Kim byli święci, cd
św. Jan Boży fot. Wikimedia |
Urodził
się 8 marca 1495 roku w portugalskim Monte- moro Novo, w rodzinie
ubogich i bogobojnych chłopów, zajmujących się wypasem
owiec. Ciekawo- stką jest, że święty urodził się i zmarł
tego samego dnia, 8 marca.
Pewnego dnia w domu jego
rodziców zatrzymał się pewien kaznodzieja, który przy
wieczerzy bardzo barwnie opowiadał o swoich wędrówkach.
Następnego ranka przyszły święty, wiedziony chęcią
poznania świata, w wieku ośmiu lat opuszcza potajemnie
rodzinny dom razem z
nieznajomym. Być może na jego
decyzję wpłynął klimat tamtej epoki- przecież trzy lata
wcześniej Krzysztof Kolumb odkrył dopiero Amerykę.
Rodzice
poszukiwali syna lecz daremnie. Kilka miesięcy później jego
matka zmarła z rozpaczy i tęsknoty, a ojciec porzuciwszy rolę
wstąpił do zakonu franciszkanów.
Po
20 dniach marszu chłopiec nie dał rady dalej iść, więc
tajemniczy nieznajomy zostawił chłopca w hiszpańskim mieście
Oropresa, powierzając go rodzinie hrabiowskiego rządcy.
Przybrana rodzina pokochała chłopca i dbała o jego rozwój
duchowy. Tu spędził dużą część swego życia. Mały Jan
pomagał wypasając owce do dwudziestego roku życia. Był ogólnie
lubiany i ceniony. Przybrani rodzice tak się z nim zżyli, że
chcieli uczynić go swym spadkobiercą i oddać córkę jedynaczkę
za żonę.
Kiedy
jednak król Karol V Habsburg ogłosił wojnę z Francją, Jan
zaciągnął się do armii. Żołnierskie życie przytłumiło w
młodzieńcu wyniesione z domu uczucia religijne. Zdziczał i oddał
się rozpuście. Został wyrzucony z wojska za niedopilnowanie
składu splądrowanych łupów wojennych. Po trzydziestu latach
wraca w rodzinne strony i dowiaduje się o losie rodziców.
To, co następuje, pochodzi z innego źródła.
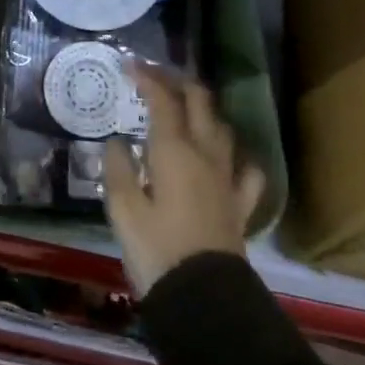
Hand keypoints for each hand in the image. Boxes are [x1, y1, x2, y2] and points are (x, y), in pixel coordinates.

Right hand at [104, 67, 264, 295]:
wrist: (204, 300)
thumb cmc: (156, 250)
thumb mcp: (123, 209)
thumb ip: (118, 168)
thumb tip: (118, 141)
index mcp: (174, 151)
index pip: (163, 100)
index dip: (147, 77)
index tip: (129, 64)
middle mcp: (205, 154)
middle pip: (199, 102)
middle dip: (178, 81)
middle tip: (156, 75)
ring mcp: (227, 179)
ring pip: (222, 128)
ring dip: (204, 110)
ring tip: (186, 108)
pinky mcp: (240, 205)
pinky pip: (246, 170)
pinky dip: (234, 155)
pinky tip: (225, 159)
Wstrząsa to nim do głębi. Z wielką skruchą odbywa spowiedź
z całego życia i udaje się z pielgrzymką do Compostelli na
grób św. Jakuba Apostoła.
Pchany religijną żarliwością udaje
się następnie do Afryki, do Ceuty, portugalskiej twierdzy leżącej
naprzeciw Gibraltaru, gdzie spotkał portugalskiego szlachcica,
wygnanego z żoną i czterema synami na Ceutę i zgodził się
zostać ich służącym. Przez jakiś czas pracą swych rąk
utrzymywał nie tylko siebie, ale i rodzinę swojego pana, gdy ten
stracił wszystkie środki do życia, ciężko pracując przy
budowie miejskich umocnień. Jednocześnie próbuje ewangelizować
arabów. Jednakże nie przynosi to spodziewanych efektów.
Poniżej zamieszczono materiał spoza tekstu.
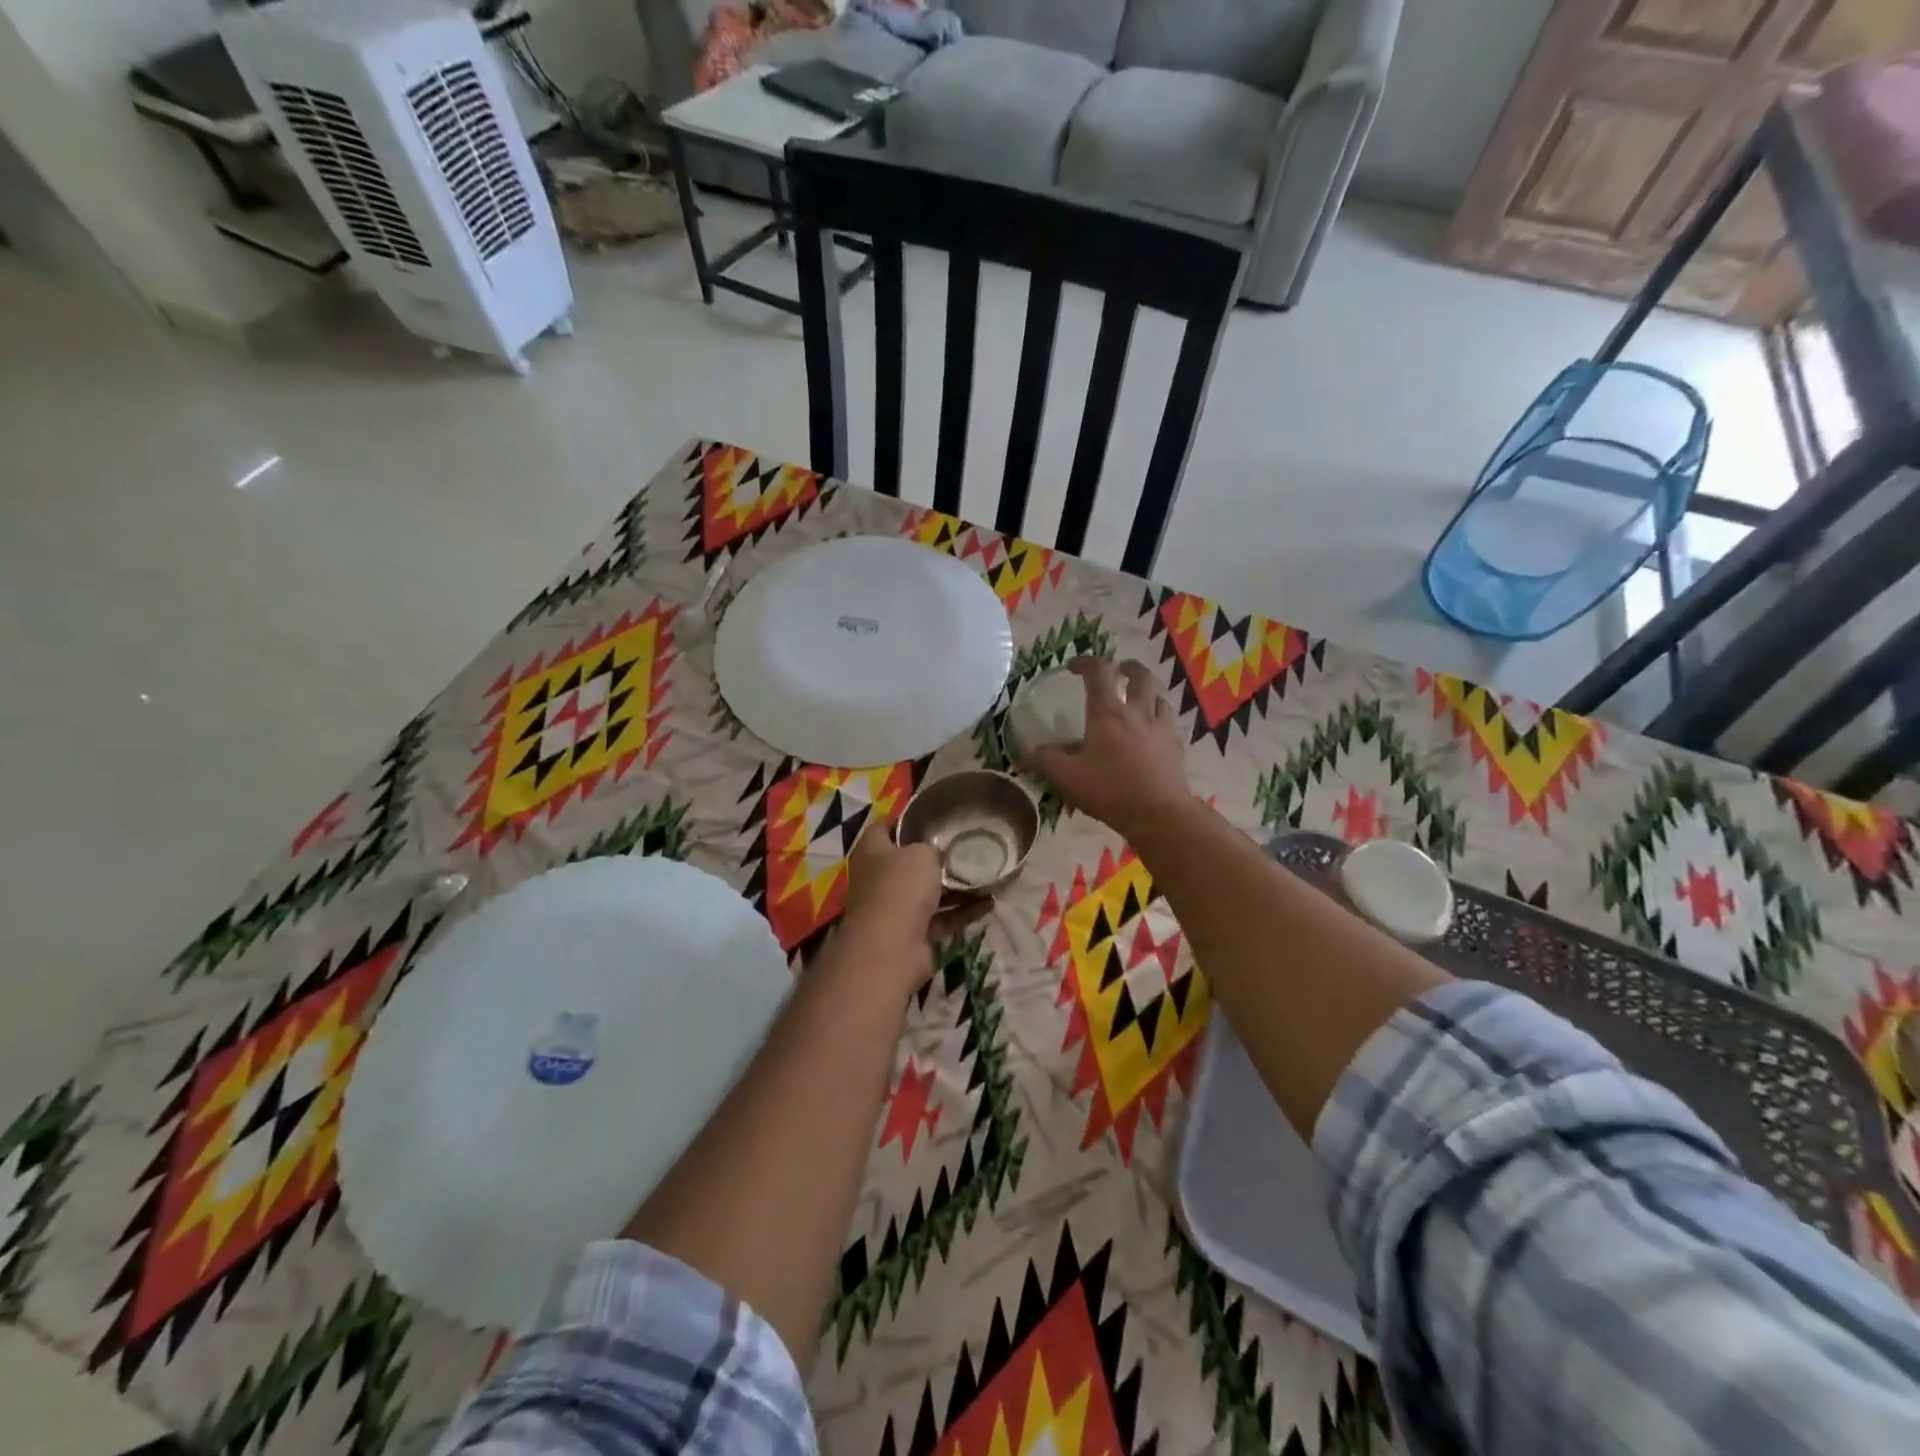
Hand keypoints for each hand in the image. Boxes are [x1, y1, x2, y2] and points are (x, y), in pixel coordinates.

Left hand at [838, 823, 986, 994]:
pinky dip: (962, 912)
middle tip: (966, 846)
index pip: (884, 827)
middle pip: (908, 862)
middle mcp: (879, 879)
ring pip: (928, 893)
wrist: (890, 949)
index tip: (934, 816)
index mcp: (872, 852)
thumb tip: (936, 854)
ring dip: (956, 887)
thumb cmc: (900, 887)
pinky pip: (941, 918)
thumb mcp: (921, 853)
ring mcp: (895, 910)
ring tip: (987, 875)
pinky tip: (989, 903)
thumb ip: (931, 848)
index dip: (906, 820)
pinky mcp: (913, 935)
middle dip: (935, 857)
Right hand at [1027, 657, 1191, 838]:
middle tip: (1119, 669)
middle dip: (1128, 667)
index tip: (1073, 667)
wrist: (1159, 814)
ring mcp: (1161, 728)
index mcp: (1107, 713)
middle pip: (1140, 676)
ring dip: (1147, 693)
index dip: (1086, 662)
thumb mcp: (1067, 777)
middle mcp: (1137, 712)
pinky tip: (1153, 733)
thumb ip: (1046, 760)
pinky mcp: (1176, 747)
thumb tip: (1028, 752)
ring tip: (1138, 701)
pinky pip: (1169, 723)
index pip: (1098, 672)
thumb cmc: (1110, 790)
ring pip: (1159, 697)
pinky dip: (1159, 720)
Spowiednik dla jego własnego dobra nakazał mu powrót do
Hiszpanii.
Św.
Jan udał się więc do Granady i tam otworzył sklepik z książkami
religijnymi i inną budującą literaturą. W uroczystość św.
Sebastiana był w kościele na kazaniu św. Jana z Avila. Słowa
hiszpańskiego kaznodziei do głębi go przejęły. Poczuł w
sobie ogromną przemianę. Jeszcze tego samego dnia, powróciwszy
do domu, rozdał cały swój majątek biednym i udał się na plac,
gdzie bił się w piersi i wołał głośno błagając Boga o
przebaczenie tarzając się w błocie i rwąc włosy z głowy. Ludzie
myśląc, że to obłąkany wyzywali go i obrzucali błotem oraz
kamieniami. W końcu zaciągnęli go do zakładu dla umysłowo
chorych, gdzie przebywał w zamknięciu siedem miesięcy. Tam
zetknął się z nieludzkimi sposobami traktowania chorych.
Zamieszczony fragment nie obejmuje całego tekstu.